Siomai also called pork dumpling is a tasty Chinese dumpling that is now popular for many Filipinos. Because of its unique taste and one of the easiest to make, siomai has become one of the booming food cart businesses in the country.
Siomai has a lot of variations and you can make your own homemade siomai like fish siomai, chicken siomai and beef siomai among others. The secret in having a soft, tasty siomai is that the ground meat should have some fat otherwise the cooked siomai will be too tough. Prawns or shrimps can be substituted for part of the pork if desired. But if anyone has shellfish allergy or any type of fish allergy, you should avoid it.
Siomai is commonly eaten with a dip composed of a mix of soy sauce, calamansi extract, and chili sauce. The “Original Siomai sa Tisa”, one of my favorite, is very popular in Cebu, it comes with a siomai chili sauce, which has a spicy flavor that complements the dish, partnered with puso (hanging rice) and soft drink.
Do you know how to make siomai? Try these siomai recipes:
1 kg ground pork (suggested proportion of fat to lean meat is 1:3)
1/3 cup chopped water chestnuts or turnips (singkamas)
3/4 cup chopped carrots
2 tbsp or 4 cloves minced garlic
2 medium or 1 large minced onion(s)
bunch of spring onions or leeks
5 tablespoons sesame oil
1 teaspoon freshly ground pepper
1 teaspoon salt
5 g seasonings
50 pcs. large or 100 pcs. small wanton or siomai wrapper
Soy sauce, calamansi (lemon or kumquats), sesame oil and chilli paste (for the sauce)
Siomai Cooking Instructions:
– Mix all the ingredients for the filling in a bowl.

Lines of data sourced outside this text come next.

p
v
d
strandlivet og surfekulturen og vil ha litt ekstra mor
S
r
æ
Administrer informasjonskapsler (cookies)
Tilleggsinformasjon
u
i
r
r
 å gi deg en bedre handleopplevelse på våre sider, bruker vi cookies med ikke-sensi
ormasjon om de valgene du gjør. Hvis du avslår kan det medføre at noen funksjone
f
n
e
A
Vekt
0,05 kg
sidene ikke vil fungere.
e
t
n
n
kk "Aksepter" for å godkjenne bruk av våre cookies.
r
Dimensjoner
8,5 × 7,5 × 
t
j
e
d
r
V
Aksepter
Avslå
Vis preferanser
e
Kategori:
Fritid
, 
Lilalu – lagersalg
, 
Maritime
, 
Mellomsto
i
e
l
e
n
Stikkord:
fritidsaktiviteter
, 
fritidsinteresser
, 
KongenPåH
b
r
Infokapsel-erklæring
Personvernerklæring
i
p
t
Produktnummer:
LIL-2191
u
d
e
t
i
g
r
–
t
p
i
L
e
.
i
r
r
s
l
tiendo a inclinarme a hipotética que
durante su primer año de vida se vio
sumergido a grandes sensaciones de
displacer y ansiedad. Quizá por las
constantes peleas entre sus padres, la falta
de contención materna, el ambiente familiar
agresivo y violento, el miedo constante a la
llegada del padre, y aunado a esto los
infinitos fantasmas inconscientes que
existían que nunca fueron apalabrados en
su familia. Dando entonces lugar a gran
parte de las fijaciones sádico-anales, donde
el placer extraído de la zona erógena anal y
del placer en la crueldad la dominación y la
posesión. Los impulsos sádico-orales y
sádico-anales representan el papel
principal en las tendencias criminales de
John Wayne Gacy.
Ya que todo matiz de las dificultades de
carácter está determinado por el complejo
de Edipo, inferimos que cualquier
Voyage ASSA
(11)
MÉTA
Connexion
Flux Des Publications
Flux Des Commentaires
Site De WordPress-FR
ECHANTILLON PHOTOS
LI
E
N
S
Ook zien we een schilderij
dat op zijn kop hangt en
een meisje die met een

– Arrange 10 wrappers in a tray, and weigh 100 g of siomai mixture. Place 2 tsp of meat in each wrapper until nothing is left unfilled. Each wrapper will have 10 grams of siomai.
– To enclose, gather up the edges of the wrapper and gently fold it so that it forms a basket shape, with the top of the filling exposed. Press lightly as you pleat each side. Or, if you don’t want to expose the filling, use a bigger wrapper. Do the same to the remaining meat mixture.
– Meanwhile, boil water and brush steamer with oil.
– When the water gets to a rolling boil, arrange the siomai in the steamer and let stand for 15-20 minutes, longer for larger pieces.
– Serve with soy sauce, calamansi and sesame oil. Chilli paste is optional.
Chili Sauce for Siomai:
– 1/8 kilo Chillies (Siling Labuyo)
– 3 tablespoons cooking oil
– 2 cloves garlic, peeled and minced
– dried shrimp or meat finely chopped or grind (Adds more flavor but optional)
Siomai Chilli Sauce Cooking Instruction:
– Combine chopped chillies, dried shrimp or meat and minced garlic then simmer for around 20 minutes or till most of the water has evaporated. Add oil, simmer and stir well.
Put your cooked Siomai in a nice packaging when planning to sell it. Siomai can be marketed in schools, offices, or to your neighbors.
Chicken Siomai (Steamed Dumplings) Recipe
½ kilo ground chicken breasts
½ kilo prawns (optional)
2 teaspoons light soy sauce
2 teaspoons dark soy sauce
4 tablespoons bread crumbs
Salt & pepper
– 2 tablespoons light soy sauce
– 4 tablespoons dark soy sauce
– 1 teaspoon sesame oil (optional)
Chop finely half of the prawns and set aside the other half. In a mixing bowl, mix ground chicken and finely chopped prawns, add light and dark soy sauce, bread crumbs and season with salt and pepper. Refrigerate for 20 minutes.
Separate siomai wrappers individually. Place ½ teaspoon in the center of each wrapper; pat the area surrounding the meat with water; bring the sides of the wrapper up over the meat mixture and press the sides together leaving using your fingertips leaving the meat exposed. Flatten the bottom part by tapping slowly on a plate for the siomai to stand on its own. Repeat the wrapping procedure until done and ready to cook.
Line a bamboo steamer with strips of banana leaves and grease with very minimal oil. Arrange the siomai into the steamer. Boil 2 cups of water in a pan with a rim that perfectly fits into the steamer. Simmer for 20 minutes. Serve siomai immediately with soy sauce.